EXCERPT PROVIDED:
--

[PC-NCSG] ICANN Staff Pilot Program to assist ICANN document development and drafting

Rafik Dammak rafik.dammak
Mon Feb 22 20:43:53 EET 2016


Hi Sam,

I think WBC global was recruited to help design the program but not
necessarily to provide the policy support itself.

Best,

Rafik
On Feb 23, 2016 3:33 AM, "Sam Lanfranco" <lanfran at yorku.ca> wrote:

> Some of you will have read the message from David Olive, sent to the SOAC
> leadership list earlier in the month, in which he outlines a Staff
> initiative for "a new pilot program we are developing to assist ICANN
> communities with document development and drafting." I have no idea where
> the proposal stands at the moment, although they hoped to roll it out
> before Marrakesh. (See full message attached).
>
> I have several concerns about the viability of this proposal. They are
> listed below this *brief overview *of the proposal.
>
> ?    The proposal ICANN is working on is with Dan O?Neill of WBC Global to
> help develop, coordinate and manage the implementation of this assistance
> program. WBC Global is mainly a provider of background information to the
> business community, and an arranger for access to staff and representatives
> in the U.S. Congress. I do not know if it currently performs Washington
> work for ICANN.
>
> ?    The proposed pilot program will assist eligible ICANN community
> groups with search, and preparation of issue overviews, participation in
> community calls, writing, editing, or any combination of those services.
> The program will help ICANN test what types of services can be provided and
> in what manner to see if it is possible to establish the capability as a
> regular ICANN support program.

--

WORK ITEM A:
Return the stretch of the entries from their start through the line containing "cette date, la durée restant à courir de ces", reproducing those lines verbatim. Leave out the pictures.
The mailing-list post and the entries below it come from separate sources.

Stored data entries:
--

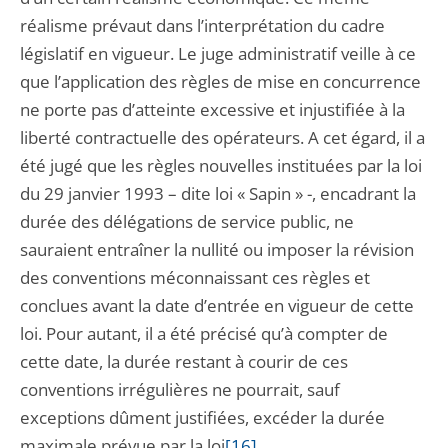
réalisme prévaut dans l’interprétation du cadre
législatif en vigueur. Le juge administratif veille à ce
que l’application des règles de mise en concurrence
ne porte pas d’atteinte excessive et injustifiée à la
liberté contractuelle des opérateurs. A cet égard, il a
été jugé que les règles nouvelles instituées par la loi
du 29 janvier 1993 – dite loi « Sapin » -, encadrant la
durée des délégations de service public, ne
sauraient entraîner la nullité ou imposer la révision
des conventions méconnaissant ces règles et
conclues avant la date d’entrée en vigueur de cette
loi. Pour autant, il a été précisé qu’à compter de
cette date, la durée restant à courir de ces
conventions irrégulières ne pourrait, sauf
exceptions dûment justifiées, excéder la durée
maximale prévue par la loi
[16]
.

--

WORK ITEM B:
Update the stretch of the mailing-list post from "I think WBC" through "full message attached).", replacing "design" with "plan".

ANSWER SECTION A:
réalisme prévaut dans l’interprétation du cadre
législatif en vigueur. Le juge administratif veille à ce
que l’application des règles de mise en concurrence
ne porte pas d’atteinte excessive et injustifiée à la
liberté contractuelle des opérateurs. A cet égard, il a
été jugé que les règles nouvelles instituées par la loi
du 29 janvier 1993 – dite loi « Sapin » -, encadrant la
durée des délégations de service public, ne
sauraient entraîner la nullité ou imposer la révision
des conventions méconnaissant ces règles et
conclues avant la date d’entrée en vigueur de cette
loi. Pour autant, il a été précisé qu’à compter de
cette date, la durée restant à courir de ces

ANSWER SECTION B:
I think WBC global was recruited to help plan the program but not
necessarily to provide the policy support itself.

Best,

Rafik
On Feb 23, 2016 3:33 AM, "Sam Lanfranco" <lanfran at yorku.ca> wrote:

> Some of you will have read the message from David Olive, sent to the SOAC
> leadership list earlier in the month, in which he outlines a Staff
> initiative for "a new pilot program we are developing to assist ICANN
> communities with document development and drafting." I have no idea where
> the proposal stands at the moment, although they hoped to roll it out
> before Marrakesh. (See full message attached).